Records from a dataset

────────

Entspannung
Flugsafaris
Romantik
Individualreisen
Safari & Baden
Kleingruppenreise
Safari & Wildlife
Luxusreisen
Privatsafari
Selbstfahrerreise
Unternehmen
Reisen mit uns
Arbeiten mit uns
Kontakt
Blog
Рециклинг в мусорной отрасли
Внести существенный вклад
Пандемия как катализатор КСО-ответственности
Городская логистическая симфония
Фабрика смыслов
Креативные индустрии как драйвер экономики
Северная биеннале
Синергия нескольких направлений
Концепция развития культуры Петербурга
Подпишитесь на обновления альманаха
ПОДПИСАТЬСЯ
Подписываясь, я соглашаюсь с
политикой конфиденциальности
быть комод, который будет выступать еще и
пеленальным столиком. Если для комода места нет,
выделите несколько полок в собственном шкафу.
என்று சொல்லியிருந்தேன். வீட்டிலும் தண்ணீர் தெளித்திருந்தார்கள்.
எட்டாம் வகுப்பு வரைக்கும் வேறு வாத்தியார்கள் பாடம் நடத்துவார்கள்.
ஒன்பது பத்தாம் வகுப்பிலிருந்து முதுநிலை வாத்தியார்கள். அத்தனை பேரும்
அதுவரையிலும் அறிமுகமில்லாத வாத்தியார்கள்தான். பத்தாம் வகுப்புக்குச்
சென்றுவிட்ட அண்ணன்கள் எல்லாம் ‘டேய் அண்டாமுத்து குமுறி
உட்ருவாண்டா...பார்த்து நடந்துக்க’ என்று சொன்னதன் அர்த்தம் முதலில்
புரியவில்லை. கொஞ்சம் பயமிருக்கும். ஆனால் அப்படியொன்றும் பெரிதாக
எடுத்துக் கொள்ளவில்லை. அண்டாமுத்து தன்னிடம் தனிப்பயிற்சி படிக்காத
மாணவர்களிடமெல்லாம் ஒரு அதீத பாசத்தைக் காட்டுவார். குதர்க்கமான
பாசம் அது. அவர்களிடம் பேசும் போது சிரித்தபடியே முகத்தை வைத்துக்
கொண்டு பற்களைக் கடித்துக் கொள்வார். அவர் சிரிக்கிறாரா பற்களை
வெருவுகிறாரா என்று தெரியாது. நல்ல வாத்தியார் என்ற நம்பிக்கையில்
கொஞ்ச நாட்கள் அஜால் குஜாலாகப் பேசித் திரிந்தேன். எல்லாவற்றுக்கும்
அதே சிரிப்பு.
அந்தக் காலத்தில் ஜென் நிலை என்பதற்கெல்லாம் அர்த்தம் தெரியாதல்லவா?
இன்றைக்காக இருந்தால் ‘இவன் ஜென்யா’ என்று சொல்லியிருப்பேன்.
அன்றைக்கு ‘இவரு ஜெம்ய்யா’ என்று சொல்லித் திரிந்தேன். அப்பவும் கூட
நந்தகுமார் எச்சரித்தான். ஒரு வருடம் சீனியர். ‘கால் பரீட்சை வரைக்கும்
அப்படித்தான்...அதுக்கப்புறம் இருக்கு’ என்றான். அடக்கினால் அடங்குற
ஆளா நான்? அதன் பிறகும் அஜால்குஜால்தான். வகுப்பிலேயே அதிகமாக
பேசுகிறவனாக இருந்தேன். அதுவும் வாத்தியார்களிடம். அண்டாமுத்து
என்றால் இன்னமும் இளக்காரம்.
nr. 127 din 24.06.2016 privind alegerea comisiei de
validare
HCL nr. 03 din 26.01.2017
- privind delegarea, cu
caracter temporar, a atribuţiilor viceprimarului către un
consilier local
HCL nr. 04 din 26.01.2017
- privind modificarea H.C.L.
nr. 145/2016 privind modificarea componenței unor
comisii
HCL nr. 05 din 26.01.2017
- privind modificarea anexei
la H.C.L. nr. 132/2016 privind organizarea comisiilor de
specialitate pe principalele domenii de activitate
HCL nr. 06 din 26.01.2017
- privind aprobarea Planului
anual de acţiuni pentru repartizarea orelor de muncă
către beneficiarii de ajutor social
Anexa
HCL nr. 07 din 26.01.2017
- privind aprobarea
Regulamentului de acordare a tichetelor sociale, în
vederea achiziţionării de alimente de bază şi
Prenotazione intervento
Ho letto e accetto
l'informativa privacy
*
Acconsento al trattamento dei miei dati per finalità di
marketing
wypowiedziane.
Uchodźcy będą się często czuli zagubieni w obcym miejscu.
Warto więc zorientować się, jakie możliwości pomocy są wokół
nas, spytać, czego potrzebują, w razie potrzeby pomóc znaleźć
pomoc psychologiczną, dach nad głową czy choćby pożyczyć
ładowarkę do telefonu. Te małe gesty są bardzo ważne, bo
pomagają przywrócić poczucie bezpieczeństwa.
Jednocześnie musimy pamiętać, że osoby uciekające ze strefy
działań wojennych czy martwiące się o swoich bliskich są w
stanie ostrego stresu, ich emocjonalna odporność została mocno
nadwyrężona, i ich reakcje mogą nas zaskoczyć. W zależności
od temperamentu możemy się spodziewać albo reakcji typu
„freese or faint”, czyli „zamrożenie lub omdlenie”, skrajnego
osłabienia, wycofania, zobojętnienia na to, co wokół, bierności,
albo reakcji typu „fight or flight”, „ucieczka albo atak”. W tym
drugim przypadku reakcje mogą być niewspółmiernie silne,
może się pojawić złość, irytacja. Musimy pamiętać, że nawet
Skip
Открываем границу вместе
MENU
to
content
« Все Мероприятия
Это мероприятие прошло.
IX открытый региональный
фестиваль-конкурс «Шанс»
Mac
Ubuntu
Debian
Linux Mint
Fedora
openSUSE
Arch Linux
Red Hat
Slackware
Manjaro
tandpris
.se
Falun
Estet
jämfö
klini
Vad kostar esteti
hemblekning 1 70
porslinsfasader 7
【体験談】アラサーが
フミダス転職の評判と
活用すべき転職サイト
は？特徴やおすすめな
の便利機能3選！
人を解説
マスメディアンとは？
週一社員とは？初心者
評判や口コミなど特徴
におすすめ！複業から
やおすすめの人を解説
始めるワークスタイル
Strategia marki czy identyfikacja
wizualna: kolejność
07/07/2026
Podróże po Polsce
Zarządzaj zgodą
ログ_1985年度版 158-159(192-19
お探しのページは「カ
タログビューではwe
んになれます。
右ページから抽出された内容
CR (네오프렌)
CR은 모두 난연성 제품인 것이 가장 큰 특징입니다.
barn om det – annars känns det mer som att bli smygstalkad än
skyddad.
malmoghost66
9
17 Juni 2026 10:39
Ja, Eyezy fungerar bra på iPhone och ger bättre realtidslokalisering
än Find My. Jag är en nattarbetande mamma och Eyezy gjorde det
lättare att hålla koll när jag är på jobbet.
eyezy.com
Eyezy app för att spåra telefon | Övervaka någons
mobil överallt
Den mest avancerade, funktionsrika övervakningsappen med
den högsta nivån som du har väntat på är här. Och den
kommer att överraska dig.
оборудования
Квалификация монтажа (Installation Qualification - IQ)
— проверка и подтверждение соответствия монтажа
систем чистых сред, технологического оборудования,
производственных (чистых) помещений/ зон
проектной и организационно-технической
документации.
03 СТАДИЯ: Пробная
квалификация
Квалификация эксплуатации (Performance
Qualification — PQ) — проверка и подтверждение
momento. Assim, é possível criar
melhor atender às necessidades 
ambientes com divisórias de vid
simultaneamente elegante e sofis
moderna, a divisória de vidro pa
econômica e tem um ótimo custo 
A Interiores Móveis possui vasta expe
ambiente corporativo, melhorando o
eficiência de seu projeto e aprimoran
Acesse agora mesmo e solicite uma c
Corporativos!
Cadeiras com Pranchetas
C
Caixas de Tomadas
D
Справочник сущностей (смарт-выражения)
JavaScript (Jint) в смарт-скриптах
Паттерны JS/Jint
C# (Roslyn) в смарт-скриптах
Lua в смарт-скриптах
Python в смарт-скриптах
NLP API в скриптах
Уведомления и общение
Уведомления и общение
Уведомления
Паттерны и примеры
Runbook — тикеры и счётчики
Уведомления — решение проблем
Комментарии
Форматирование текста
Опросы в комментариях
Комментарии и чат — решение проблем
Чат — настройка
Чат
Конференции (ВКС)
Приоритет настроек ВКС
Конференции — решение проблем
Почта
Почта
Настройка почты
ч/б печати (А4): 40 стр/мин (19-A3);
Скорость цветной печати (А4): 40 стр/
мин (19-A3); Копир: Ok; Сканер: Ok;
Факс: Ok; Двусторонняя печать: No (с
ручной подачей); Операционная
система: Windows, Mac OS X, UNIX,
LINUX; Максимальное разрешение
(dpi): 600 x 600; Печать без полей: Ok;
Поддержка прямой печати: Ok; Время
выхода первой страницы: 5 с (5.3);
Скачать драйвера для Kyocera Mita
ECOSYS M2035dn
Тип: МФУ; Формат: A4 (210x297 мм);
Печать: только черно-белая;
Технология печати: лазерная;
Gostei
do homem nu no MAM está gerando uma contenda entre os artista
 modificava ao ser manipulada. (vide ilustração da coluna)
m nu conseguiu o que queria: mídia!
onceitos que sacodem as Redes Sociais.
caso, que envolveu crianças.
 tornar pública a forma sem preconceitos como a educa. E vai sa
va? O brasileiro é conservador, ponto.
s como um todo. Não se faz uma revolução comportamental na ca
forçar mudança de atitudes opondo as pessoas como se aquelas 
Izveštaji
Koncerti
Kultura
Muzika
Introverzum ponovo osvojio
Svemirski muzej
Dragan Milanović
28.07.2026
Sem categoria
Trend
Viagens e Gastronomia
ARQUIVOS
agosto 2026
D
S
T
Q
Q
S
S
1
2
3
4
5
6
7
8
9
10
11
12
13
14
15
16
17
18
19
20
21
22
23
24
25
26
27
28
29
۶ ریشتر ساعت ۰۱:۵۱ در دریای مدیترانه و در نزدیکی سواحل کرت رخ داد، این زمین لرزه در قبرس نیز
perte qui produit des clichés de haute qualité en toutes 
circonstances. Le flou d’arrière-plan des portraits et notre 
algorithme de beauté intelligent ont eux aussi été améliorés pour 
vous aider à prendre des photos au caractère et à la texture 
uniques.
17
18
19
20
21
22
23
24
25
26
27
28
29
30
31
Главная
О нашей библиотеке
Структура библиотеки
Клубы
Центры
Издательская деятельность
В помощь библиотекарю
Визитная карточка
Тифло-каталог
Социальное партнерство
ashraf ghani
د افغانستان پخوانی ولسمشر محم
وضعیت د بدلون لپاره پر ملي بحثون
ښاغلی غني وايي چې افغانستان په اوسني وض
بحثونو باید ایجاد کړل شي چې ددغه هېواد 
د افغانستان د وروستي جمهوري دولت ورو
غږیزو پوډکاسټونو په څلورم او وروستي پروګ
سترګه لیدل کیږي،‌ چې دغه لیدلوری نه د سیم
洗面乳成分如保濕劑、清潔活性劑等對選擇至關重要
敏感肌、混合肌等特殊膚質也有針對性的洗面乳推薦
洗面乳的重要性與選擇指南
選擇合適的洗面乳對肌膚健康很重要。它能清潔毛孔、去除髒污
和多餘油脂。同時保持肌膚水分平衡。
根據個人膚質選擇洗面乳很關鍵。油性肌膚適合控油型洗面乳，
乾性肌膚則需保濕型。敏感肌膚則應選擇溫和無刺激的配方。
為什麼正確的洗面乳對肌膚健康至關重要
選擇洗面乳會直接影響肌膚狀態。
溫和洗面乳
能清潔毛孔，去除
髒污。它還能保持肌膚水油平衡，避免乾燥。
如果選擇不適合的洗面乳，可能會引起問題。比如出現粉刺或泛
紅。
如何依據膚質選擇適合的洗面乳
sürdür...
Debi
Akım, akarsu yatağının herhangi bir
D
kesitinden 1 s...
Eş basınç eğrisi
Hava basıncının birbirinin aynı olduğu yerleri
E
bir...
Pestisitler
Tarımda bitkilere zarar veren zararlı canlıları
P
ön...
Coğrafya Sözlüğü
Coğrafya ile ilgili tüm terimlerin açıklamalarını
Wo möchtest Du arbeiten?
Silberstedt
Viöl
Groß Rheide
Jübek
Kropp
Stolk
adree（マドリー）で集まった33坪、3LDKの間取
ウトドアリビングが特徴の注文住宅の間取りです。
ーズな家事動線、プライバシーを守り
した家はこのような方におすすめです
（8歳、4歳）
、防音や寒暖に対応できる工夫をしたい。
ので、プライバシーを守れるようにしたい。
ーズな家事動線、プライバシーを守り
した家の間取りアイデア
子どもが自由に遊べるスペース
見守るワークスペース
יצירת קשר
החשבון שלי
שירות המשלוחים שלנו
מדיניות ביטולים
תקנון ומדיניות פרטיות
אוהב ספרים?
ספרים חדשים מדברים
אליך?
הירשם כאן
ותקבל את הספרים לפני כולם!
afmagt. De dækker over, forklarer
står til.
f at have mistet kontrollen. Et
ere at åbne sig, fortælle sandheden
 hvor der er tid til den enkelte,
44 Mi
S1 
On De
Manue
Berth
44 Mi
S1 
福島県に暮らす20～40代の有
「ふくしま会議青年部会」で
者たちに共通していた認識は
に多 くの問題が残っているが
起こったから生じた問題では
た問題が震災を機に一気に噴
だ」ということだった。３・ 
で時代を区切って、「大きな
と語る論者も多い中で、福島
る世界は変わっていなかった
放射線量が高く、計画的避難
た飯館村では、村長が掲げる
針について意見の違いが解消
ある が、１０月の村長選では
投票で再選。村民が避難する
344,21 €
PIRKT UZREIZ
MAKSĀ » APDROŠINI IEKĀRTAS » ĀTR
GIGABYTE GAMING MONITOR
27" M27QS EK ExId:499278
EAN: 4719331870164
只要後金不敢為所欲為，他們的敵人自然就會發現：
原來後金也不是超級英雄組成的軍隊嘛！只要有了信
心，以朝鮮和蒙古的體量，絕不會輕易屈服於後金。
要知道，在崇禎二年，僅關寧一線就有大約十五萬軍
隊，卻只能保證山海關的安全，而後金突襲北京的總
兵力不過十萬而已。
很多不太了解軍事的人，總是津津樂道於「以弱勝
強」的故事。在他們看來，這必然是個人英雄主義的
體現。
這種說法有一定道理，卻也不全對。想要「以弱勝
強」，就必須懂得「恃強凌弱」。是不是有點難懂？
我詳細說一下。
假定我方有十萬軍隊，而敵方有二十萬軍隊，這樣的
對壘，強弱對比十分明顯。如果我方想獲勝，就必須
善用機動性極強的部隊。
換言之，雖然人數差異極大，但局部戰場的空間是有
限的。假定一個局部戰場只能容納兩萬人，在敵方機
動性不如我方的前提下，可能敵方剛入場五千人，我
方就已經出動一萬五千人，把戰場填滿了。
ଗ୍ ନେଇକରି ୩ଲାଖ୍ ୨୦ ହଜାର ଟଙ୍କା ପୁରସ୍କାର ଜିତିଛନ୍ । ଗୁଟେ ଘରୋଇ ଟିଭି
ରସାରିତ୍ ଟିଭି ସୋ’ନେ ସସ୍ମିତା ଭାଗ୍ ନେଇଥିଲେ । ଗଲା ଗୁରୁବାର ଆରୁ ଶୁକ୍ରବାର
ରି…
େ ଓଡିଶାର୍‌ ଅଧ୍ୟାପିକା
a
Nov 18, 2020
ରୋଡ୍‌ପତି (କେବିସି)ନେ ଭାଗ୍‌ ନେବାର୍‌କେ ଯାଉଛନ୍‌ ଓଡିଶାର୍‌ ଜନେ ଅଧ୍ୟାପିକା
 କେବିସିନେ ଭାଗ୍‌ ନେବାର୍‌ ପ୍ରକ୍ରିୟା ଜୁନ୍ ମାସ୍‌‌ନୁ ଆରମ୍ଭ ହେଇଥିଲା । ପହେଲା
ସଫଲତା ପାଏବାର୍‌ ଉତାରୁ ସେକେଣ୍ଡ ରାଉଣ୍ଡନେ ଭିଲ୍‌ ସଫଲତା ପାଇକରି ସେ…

────────

TASK GOAL:
Reproduce word for word the lines of the records above, beginning at the first and ending with the line where "пеленальным столиком. Если" appears, and nothing past it.

OUTPUT OF THE EXERCISE:
Entspannung
Flugsafaris
Romantik
Individualreisen
Safari & Baden
Kleingruppenreise
Safari & Wildlife
Luxusreisen
Privatsafari
Selbstfahrerreise
Unternehmen
Reisen mit uns
Arbeiten mit uns
Kontakt
Blog
Рециклинг в мусорной отрасли
Внести существенный вклад
Пандемия как катализатор КСО-ответственности
Городская логистическая симфония
Фабрика смыслов
Креативные индустрии как драйвер экономики
Северная биеннале
Синергия нескольких направлений
Концепция развития культуры Петербурга
Подпишитесь на обновления альманаха
ПОДПИСАТЬСЯ
Подписываясь, я соглашаюсь с
политикой конфиденциальности
быть комод, который будет выступать еще и
пеленальным столиком. Если для комода места нет,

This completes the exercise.